Collection entries

----------------

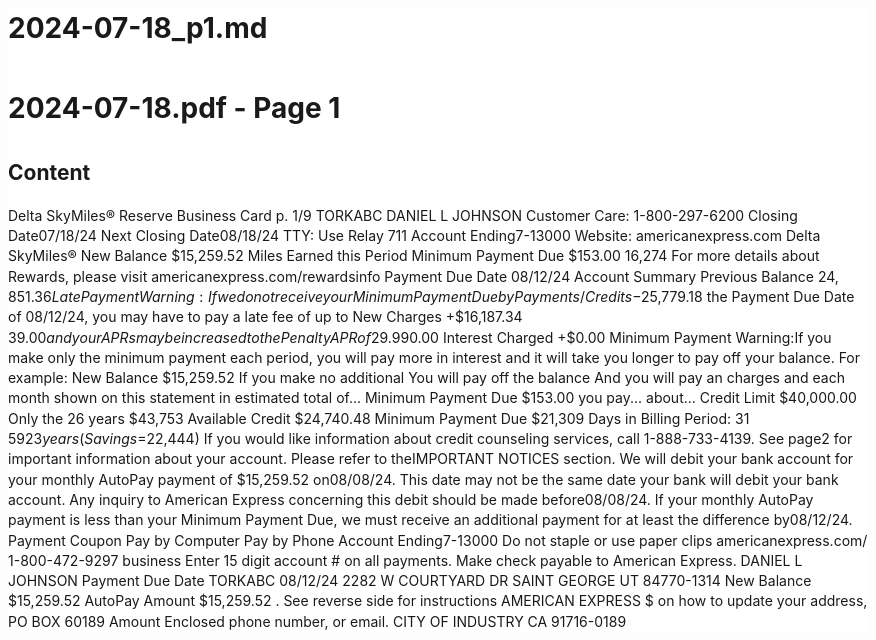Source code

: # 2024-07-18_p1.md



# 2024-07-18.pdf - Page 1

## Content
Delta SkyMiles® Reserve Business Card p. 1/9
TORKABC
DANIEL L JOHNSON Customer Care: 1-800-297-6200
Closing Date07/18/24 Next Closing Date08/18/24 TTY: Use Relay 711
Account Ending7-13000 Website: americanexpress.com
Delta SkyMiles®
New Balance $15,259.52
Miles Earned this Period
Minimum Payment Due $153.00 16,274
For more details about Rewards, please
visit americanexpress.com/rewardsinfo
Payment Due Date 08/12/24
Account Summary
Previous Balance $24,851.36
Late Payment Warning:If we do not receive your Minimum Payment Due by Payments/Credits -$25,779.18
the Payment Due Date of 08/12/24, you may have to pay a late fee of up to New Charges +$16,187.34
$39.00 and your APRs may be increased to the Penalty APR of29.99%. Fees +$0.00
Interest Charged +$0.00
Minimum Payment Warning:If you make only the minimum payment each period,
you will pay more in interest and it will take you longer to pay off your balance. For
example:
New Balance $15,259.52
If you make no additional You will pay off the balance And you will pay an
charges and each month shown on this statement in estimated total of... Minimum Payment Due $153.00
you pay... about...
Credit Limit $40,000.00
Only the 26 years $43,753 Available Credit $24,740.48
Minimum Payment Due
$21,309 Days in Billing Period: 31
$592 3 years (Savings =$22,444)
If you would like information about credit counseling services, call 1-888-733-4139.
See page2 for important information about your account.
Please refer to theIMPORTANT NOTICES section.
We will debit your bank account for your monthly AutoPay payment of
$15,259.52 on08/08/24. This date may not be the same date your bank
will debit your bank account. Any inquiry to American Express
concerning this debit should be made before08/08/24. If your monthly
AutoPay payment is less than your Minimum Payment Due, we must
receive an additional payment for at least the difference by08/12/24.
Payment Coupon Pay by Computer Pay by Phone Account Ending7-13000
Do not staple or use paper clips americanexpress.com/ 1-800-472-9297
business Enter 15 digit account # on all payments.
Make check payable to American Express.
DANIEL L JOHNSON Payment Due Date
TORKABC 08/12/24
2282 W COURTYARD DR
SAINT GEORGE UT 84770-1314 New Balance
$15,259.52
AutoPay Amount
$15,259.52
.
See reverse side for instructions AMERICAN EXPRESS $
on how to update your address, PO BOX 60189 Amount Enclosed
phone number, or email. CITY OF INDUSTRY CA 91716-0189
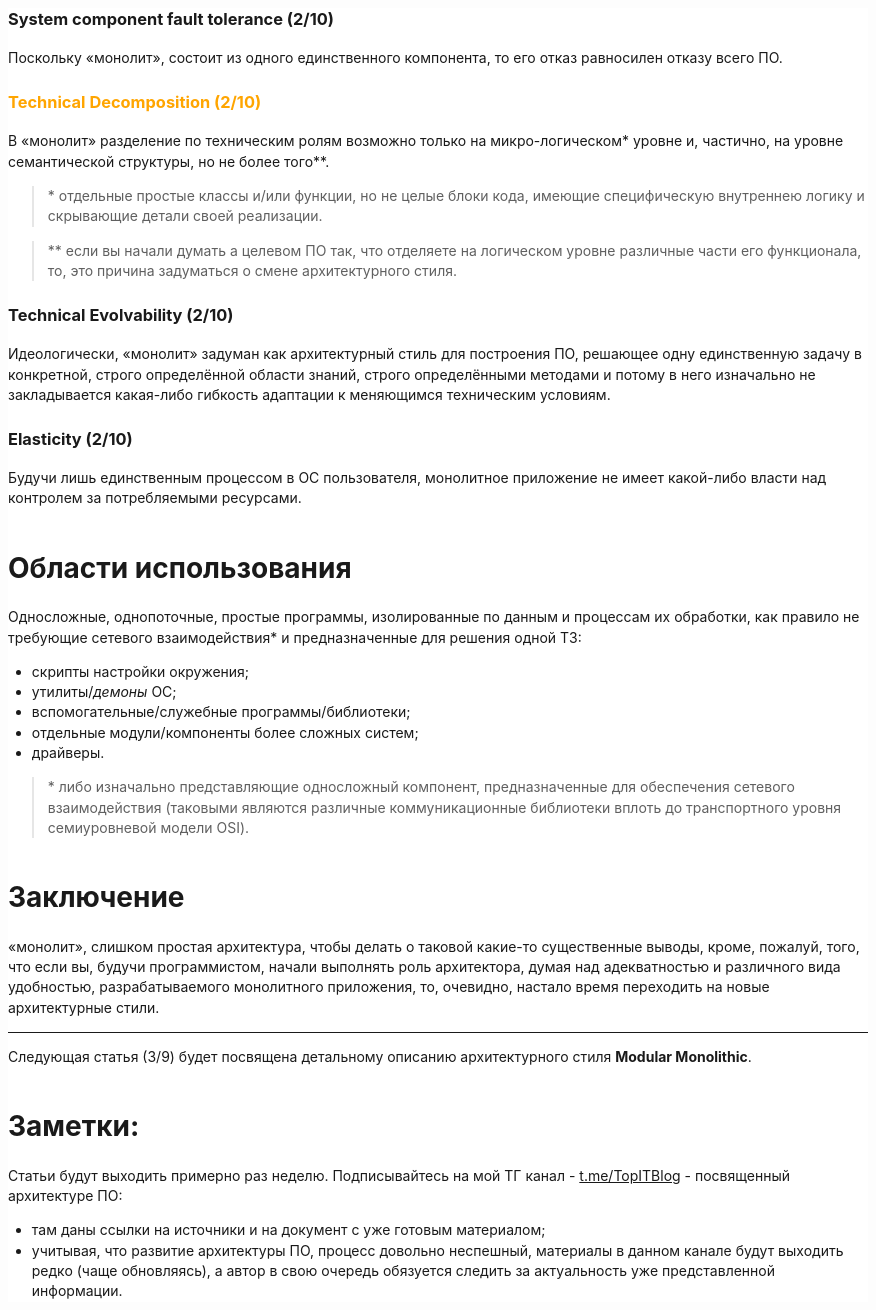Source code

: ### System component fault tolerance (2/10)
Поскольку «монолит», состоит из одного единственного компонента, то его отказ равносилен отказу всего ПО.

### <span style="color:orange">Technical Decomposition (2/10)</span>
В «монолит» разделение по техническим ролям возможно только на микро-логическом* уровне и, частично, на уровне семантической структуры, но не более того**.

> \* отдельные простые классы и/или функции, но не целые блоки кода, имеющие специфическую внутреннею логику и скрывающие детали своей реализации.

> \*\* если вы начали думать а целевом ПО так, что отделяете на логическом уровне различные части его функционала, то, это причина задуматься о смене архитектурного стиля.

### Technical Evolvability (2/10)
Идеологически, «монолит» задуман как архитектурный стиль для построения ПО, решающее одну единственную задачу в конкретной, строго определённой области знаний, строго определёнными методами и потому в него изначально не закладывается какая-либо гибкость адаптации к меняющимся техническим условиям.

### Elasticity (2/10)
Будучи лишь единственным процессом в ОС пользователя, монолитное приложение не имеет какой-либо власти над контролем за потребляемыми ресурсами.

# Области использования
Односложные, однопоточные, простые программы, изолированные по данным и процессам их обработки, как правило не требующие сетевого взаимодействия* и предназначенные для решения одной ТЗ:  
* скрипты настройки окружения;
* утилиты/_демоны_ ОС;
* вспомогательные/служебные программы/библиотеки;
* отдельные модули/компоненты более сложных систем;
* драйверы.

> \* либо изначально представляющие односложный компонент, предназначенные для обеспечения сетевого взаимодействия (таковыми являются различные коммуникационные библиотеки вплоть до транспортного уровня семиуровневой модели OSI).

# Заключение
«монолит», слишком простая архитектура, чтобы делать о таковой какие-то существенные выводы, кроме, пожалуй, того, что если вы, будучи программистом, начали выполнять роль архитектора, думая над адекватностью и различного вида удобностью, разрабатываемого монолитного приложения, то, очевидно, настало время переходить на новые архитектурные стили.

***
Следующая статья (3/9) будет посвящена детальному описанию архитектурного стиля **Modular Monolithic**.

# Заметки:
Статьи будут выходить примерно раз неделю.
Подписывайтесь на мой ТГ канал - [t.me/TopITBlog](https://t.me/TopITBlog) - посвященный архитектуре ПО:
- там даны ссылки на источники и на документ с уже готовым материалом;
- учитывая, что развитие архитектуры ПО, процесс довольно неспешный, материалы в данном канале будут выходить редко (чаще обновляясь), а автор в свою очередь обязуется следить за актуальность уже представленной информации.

----------------

-- REQUIRED WORK --
The answer must consist of each line in the entries above that includes "receive".

-- REPLY --
Late Payment Warning:If we do not receive your Minimum Payment Due by Payments/Credits -$25,779.18
receive an additional payment for at least the difference by08/12/24.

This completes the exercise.